Yovantra mengatakan, pemerintah juga bisa memberikan subsidi bersyarat untuk media publik dan independen. Perpres Publisher Rights tahun 2024 kemarin dibuat persis untuk mengatasi masalah ini.
"Namun yang akan banyak diuntungkan adalah media besar yang punya audiens nasional yang luas," tutur Yovantra.
Untuk pelengkap dari Perpres itu, dia menilai pemerintah juga bisa memberikan subsidi atau bantuan dana untuk media kecil, komunitas, dan independen dengan syarat ketat. Misalnya harus memenuhi standar jurnalistik tertentu, tanpa mengganggu independensi editorial.
"Ini sudah dicoba di beberapa negara Skandinavia. Tujuannya untuk melindungi keberagaman media dan menjaga akses publik ke berita berkualitas, terutama di daerah," katanya.
Yovantra menilai, pemerintah perlu mendukung transformasi media. Bantuan itu bukan hanya dengan insentif fiskal atau bantuan finansial, melainkan juga dengan menciptakan program untuk memperkuat kapasitas inovasi media lokal, mendorong diversifikasi pendapatan media, menguatkan model berbasis komunitas, dan meningkatkan kualitas jurnalisme.
Pemerintah juga bisa membuat semacam dana abadi untuk mendukung proyek-proyek inovatif seperti jurnalisme data, teknologi baru, bisnis model eksperimen seperti membership, donasi dan non-profit journalism. Ini bisa berbentuk hibah kompetitif, bukan subsidi rutin.
Menurut Yovantra, ada sejumlah faktor yang menyebabkan industri media Tanah Air bergejolak dan mengalami tantangan untuk bertahan saat ini. Pertama, perubahan pola konsumsi audiens yang semakin beralih ke platform digital dan media sosial sementara model bisnis media konvensional masih bergantung pada iklan dan model distribusi lama.
Kedua, disrupsi teknologi. Platform seperti Google dan Meta menguasai pasar iklan digital sehingga pendapatan iklan yang dulu menopang media, sekarang lebih banyak "bocor" ke platform global ini.

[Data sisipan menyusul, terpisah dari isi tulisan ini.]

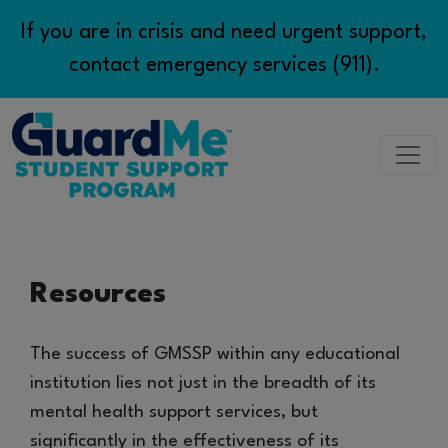
If you are in crisis and need urgent support,
contact emergency services (911).
Access Support
Resources
Program App
Resources
The success of GMSSP within any educational
institution lies not just in the breadth of its
Contact Us
mental health support services, but
significantly in the effectiveness of its
EN/FR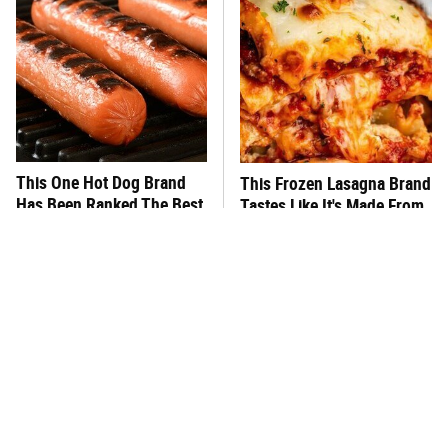
This One Hot Dog Brand
This Frozen Lasagna Brand
Has Been Ranked The Best
Tastes Like It's Made From
Of The Best
Scratch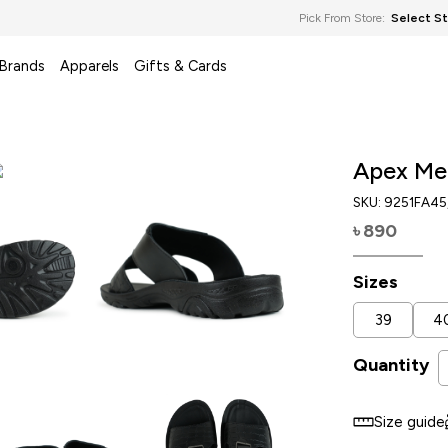
Pick From Store:
Select S
 Brands
Apparels
Gifts & Cards
Apex Me
SKU:
9251FA45
890
৳
Sizes
39
4
Quantity
Size guide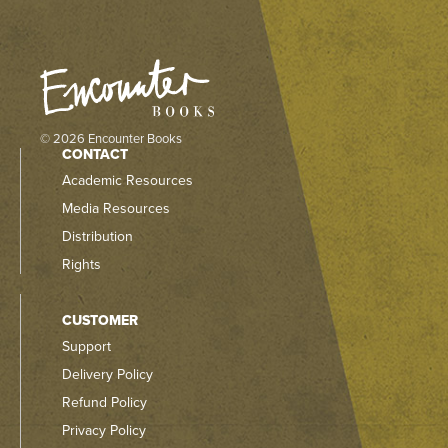
© 2026 Encounter Books
CONTACT
Academic Resources
Media Resources
Distribution
Rights
CUSTOMER
Support
Delivery Policy
Refund Policy
Privacy Policy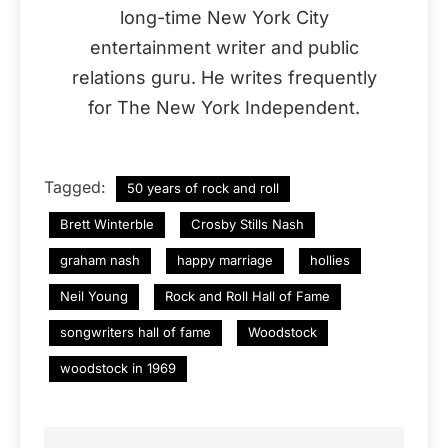
long-time New York City
entertainment writer and public
relations guru. He writes frequently
for The New York Independent.
Tagged:
50 years of rock and roll
Brett Winterble
Crosby Stills Nash
graham nash
happy marriage
hollies
Neil Young
Rock and Roll Hall of Fame
songwriters hall of fame
Woodstock
woodstock in 1969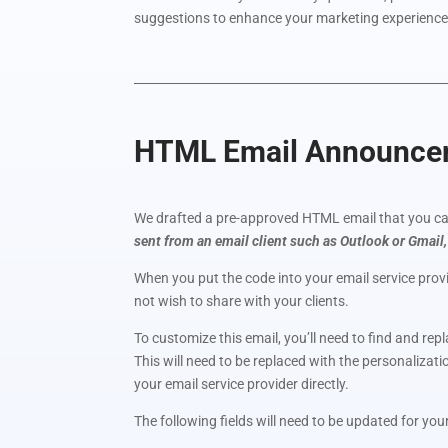
suggestions to enhance your marketing experience
HTML Email Announceme
We drafted a pre-approved HTML email that you can
sent from an email client such as Outlook or Gmail,
When you put the code into your email service provi
not wish to share with your clients.
To customize this email, you’ll need to find and rep
This will need to be replaced with the personalizat
your email service provider directly.
The following fields will need to be updated for you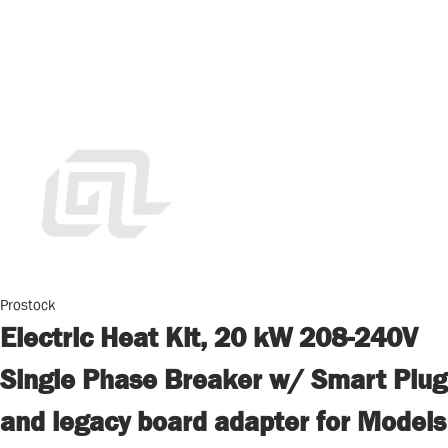
Prostock
Electric Heat Kit, 20 kW 208-240V
Single Phase Breaker w/ Smart Plug
and legacy board adapter for Models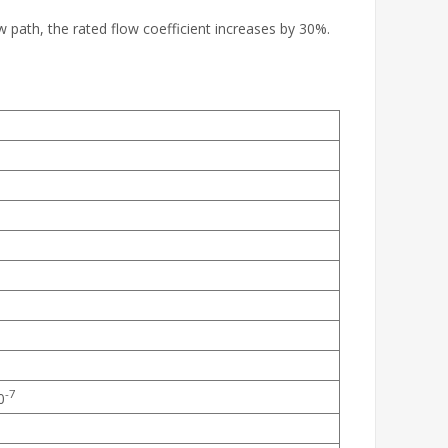
w path, the rated flow coefficient increases by 30%.
-7
0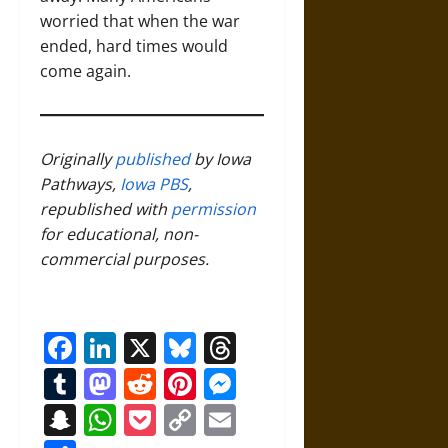
worried that when the war
ended, hard times would
come again.
Originally
published
by Iowa
Pathways,
Iowa PBS
,
republished with
permission
for educational, non-
commercial purposes.
Facebook
LinkedIn
X
Bluesky
Threads
Tumblr
Mastodon
Reddit
Pinterest
Messenger
Snapchat
WhatsApp
Pocket
Copy
Email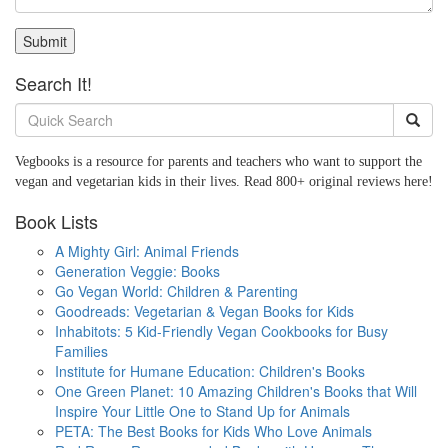
Submit
Search It!
Vegbooks is a resource for parents and teachers who want to support the
vegan and vegetarian kids in their lives. Read 800+ original reviews here!
Book Lists
A Mighty Girl: Animal Friends
Generation Veggie: Books
Go Vegan World: Children & Parenting
Goodreads: Vegetarian & Vegan Books for Kids
Inhabitots: 5 Kid-Friendly Vegan Cookbooks for Busy
Families
Institute for Humane Education: Children's Books
One Green Planet: 10 Amazing Children's Books that Will
Inspire Your Little One to Stand Up for Animals
PETA: The Best Books for Kids Who Love Animals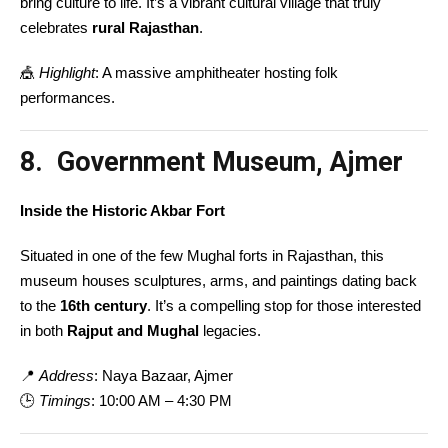
bring culture to life. It’s a vibrant cultural village that truly
celebrates
rural Rajasthan
.
🎪
Highlight
: A massive amphitheater hosting folk
performances.
8. Government Museum, Ajmer
Inside the Historic Akbar Fort
Situated in one of the few Mughal forts in Rajasthan, this
museum houses sculptures, arms, and paintings dating back
to the
16th century
. It’s a compelling stop for those interested
in both
Rajput and Mughal
legacies.
📍
Address
: Naya Bazaar, Ajmer
🕒
Timings
: 10:00 AM – 4:30 PM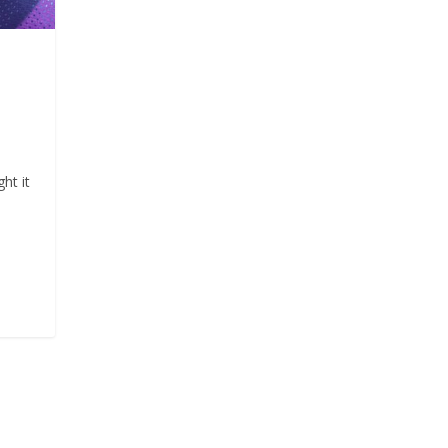
ht it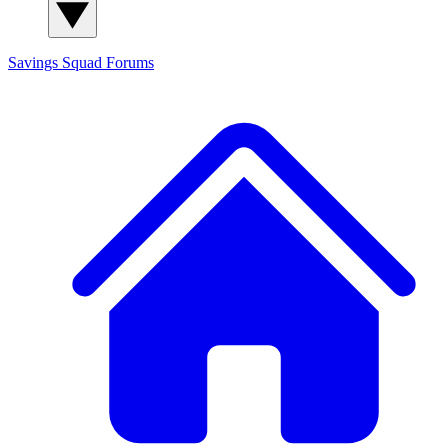
Savings Squad
Forums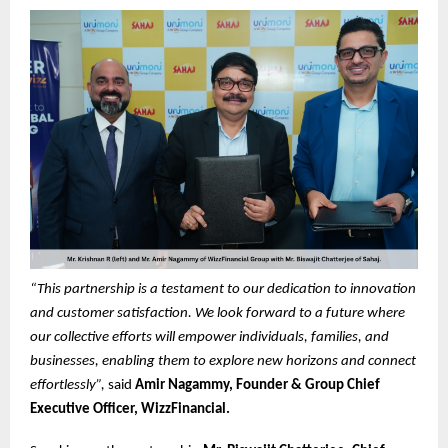
“This partnership is a testament to our dedication to innovation
and customer satisfaction. We look forward to a future where
our collective efforts will empower individuals, families, and
businesses, enabling them to explore new horizons and connect
effortlessly”,
said
Amir Nagammy, Founder & Group Chief
Executive Officer, WizzFinancial.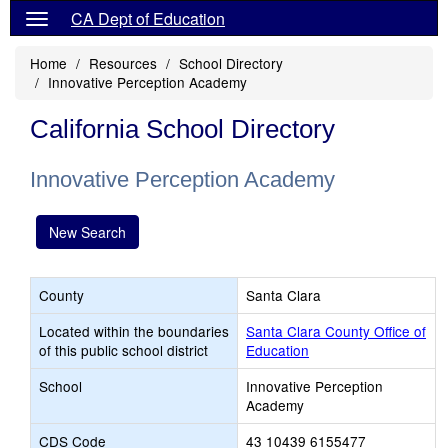
CA Dept of Education
Home
Resources
School Directory
Innovative Perception Academy
California School Directory
Innovative Perception Academy
New Search
County
Santa Clara
Located within the boundaries
Santa Clara County Office of
of this public school district
Education
School
Innovative Perception
Academy
CDS Code
43 10439 6155477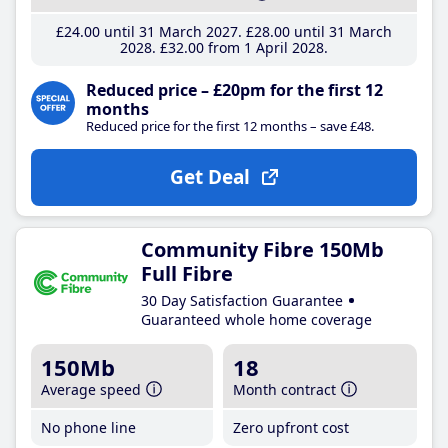
£24
.00
until 31 March 2027
£28
.00
until 31 March
2028
£32
.00
from 1 April 2028
Reduced price – £20pm for the first 12
months
Reduced price for the first 12 months – save £48.
Get Deal
Community Fibre 150Mb
Full Fibre
30 Day Satisfaction Guarantee
Guaranteed whole home coverage
150Mb
18
Average speed
Month contract
No phone line
Zero upfront cost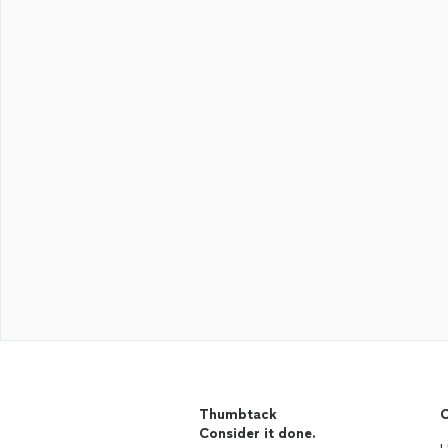
Thumbtack
C
Consider it done.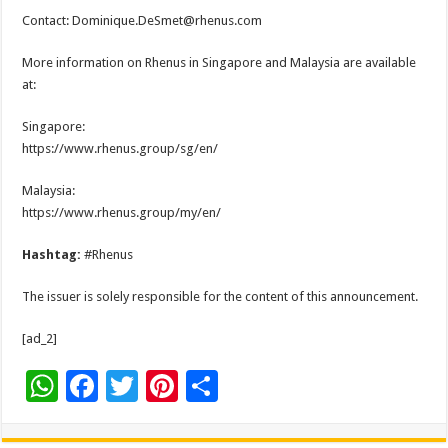
Contact: Dominique.DeSmet@rhenus.com
More information on Rhenus in Singapore and Malaysia are available
at:
Singapore:
https://www.rhenus.group/sg/en/
Malaysia:
https://www.rhenus.group/my/en/
Hashtag:
#Rhenus
The issuer is solely responsible for the content of this announcement.
[ad_2]
W
F
T
Pi
S
h
ac
wi
nt
h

"Faktor ketiga, krisis kepercayaan dan kualitas. Banyak media yang terjebak dalam produksi berita cepat untuk mengejar traffic, mengorbankan kualitas dan kredibilitas, yang malah membuat publik semakin menjauh," tutur Yovantra.
Selain ketiganya, situasi ekonomi global dan nasional juga memperburuk kondisi industri media. Pertumbuhan ekonomi Indonesia yang melambat turut berpengaruh.
"Pertumbuhan ekonomi Indonesia di titik terendah dalam lebih dari tiga tahun terakhir, yang menunjukkan tekanan signifikan pada daya beli masyarakat dan belanja iklan," ujarnya.